* Exercise instructions:
#1 According to the mailing list message, how many lines of code result when the code is put through a second opt -O3 process?
#2 Set down the part of the mailing list message from "----- Original Message" up to and including "the following code.", character for character.
#3 List every field name in the header block of the quoted original message in the mailing list message.

* Text segment:
[LLVMdev] Missing optimizations (again -> pass ordering)

Hal Finkel hfinkel at anl.gov
Tue Aug 19 16:47:00 PDT 2014


----- Original Message -----
> From: "Carl-Philip Hänsch" <cphaensch at gmail.com>
> To: llvmdev at cs.uiuc.edu
> Sent: Monday, August 18, 2014 3:11:10 PM
> Subject: [LLVMdev] Missing optimizations (again -> pass ordering)
> 
> Hi,
> 
> I'm here again with an other issue with pass ordering:
> 
> Take a look at the following code.
> #include <stdio.h>
> #include <functional>
> 
> int main() {
> std::function<void(const char*)> hello = [](const char
> *name){printf("Hello %s\n", name);};
> hello("World");
> return 0;
> }
> 
> When I compile it with -O3 the optimizer does not recognize all
> optimizations. Instead I get 143 lines of complicated landing pad
> code, allocas etc..
> 
> When I put this code into an other opt -O3 process, I get much better
> code: 23 lines of code where the main function simply consists of a
> single printf call. (1 line) -> optimal code that I would write in
> C.

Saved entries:
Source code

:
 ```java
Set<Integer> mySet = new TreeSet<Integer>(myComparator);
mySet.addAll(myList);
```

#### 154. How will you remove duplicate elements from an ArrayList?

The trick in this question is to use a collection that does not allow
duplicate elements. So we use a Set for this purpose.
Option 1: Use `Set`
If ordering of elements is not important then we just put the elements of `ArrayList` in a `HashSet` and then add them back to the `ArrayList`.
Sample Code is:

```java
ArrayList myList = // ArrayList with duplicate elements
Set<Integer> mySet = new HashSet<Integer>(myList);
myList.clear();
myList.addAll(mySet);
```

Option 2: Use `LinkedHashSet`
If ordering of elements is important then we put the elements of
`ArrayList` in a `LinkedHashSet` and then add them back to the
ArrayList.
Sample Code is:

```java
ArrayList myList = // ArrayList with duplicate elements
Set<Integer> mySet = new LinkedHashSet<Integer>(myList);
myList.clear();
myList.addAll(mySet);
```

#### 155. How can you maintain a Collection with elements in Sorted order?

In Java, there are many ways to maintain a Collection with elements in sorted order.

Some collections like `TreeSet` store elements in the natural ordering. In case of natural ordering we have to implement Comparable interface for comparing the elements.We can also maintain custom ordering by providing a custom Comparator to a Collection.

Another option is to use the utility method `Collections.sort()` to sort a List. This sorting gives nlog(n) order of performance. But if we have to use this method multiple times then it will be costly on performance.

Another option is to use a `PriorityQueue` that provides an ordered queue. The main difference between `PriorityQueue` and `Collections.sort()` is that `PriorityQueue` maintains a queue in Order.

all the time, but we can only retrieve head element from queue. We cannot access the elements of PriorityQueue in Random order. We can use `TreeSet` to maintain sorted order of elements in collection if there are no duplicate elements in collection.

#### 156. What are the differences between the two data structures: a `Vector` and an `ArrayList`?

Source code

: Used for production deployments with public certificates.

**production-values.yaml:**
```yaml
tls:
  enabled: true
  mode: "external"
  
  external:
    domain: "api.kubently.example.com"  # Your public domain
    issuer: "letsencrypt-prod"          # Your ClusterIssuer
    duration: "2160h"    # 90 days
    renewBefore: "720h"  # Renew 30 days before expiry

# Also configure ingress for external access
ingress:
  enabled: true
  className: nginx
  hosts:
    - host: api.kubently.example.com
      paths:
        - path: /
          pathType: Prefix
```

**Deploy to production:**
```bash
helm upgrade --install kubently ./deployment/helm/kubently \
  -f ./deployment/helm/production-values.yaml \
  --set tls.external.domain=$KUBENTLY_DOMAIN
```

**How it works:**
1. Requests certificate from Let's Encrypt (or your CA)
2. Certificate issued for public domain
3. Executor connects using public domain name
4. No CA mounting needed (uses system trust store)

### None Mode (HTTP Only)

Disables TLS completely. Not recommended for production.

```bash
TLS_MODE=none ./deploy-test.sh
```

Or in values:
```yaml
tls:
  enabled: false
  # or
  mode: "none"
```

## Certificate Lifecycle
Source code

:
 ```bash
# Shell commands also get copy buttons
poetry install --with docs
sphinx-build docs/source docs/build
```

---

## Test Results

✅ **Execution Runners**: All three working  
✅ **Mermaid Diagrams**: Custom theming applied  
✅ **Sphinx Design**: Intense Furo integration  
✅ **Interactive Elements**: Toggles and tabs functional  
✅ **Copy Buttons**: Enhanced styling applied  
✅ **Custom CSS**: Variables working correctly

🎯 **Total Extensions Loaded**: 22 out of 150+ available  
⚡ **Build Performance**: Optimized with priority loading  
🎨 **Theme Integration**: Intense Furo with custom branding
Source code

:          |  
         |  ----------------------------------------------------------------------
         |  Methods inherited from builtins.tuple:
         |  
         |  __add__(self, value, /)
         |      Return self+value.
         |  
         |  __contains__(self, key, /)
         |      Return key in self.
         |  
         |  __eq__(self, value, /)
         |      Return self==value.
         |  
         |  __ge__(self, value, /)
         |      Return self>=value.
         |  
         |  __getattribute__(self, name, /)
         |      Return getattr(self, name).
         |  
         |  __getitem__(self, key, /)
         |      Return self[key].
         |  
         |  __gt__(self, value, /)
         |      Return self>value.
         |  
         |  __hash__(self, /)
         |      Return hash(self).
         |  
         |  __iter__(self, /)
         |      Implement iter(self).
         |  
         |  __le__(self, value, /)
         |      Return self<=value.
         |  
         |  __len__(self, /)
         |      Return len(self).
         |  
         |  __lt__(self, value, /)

* Results of the exercise:
#1 23 lines of code.

#2
----- Original Message -----
> From: "Carl-Philip Hänsch" <cphaensch at gmail.com>
> To: llvmdev at cs.uiuc.edu
> Sent: Monday, August 18, 2014 3:11:10 PM
> Subject: [LLVMdev] Missing optimizations (again -> pass ordering)
> 
> Hi,
> 
> I'm here again with an other issue with pass ordering:
> 
> Take a look at the following code.

#3 From, To, Sent, Subject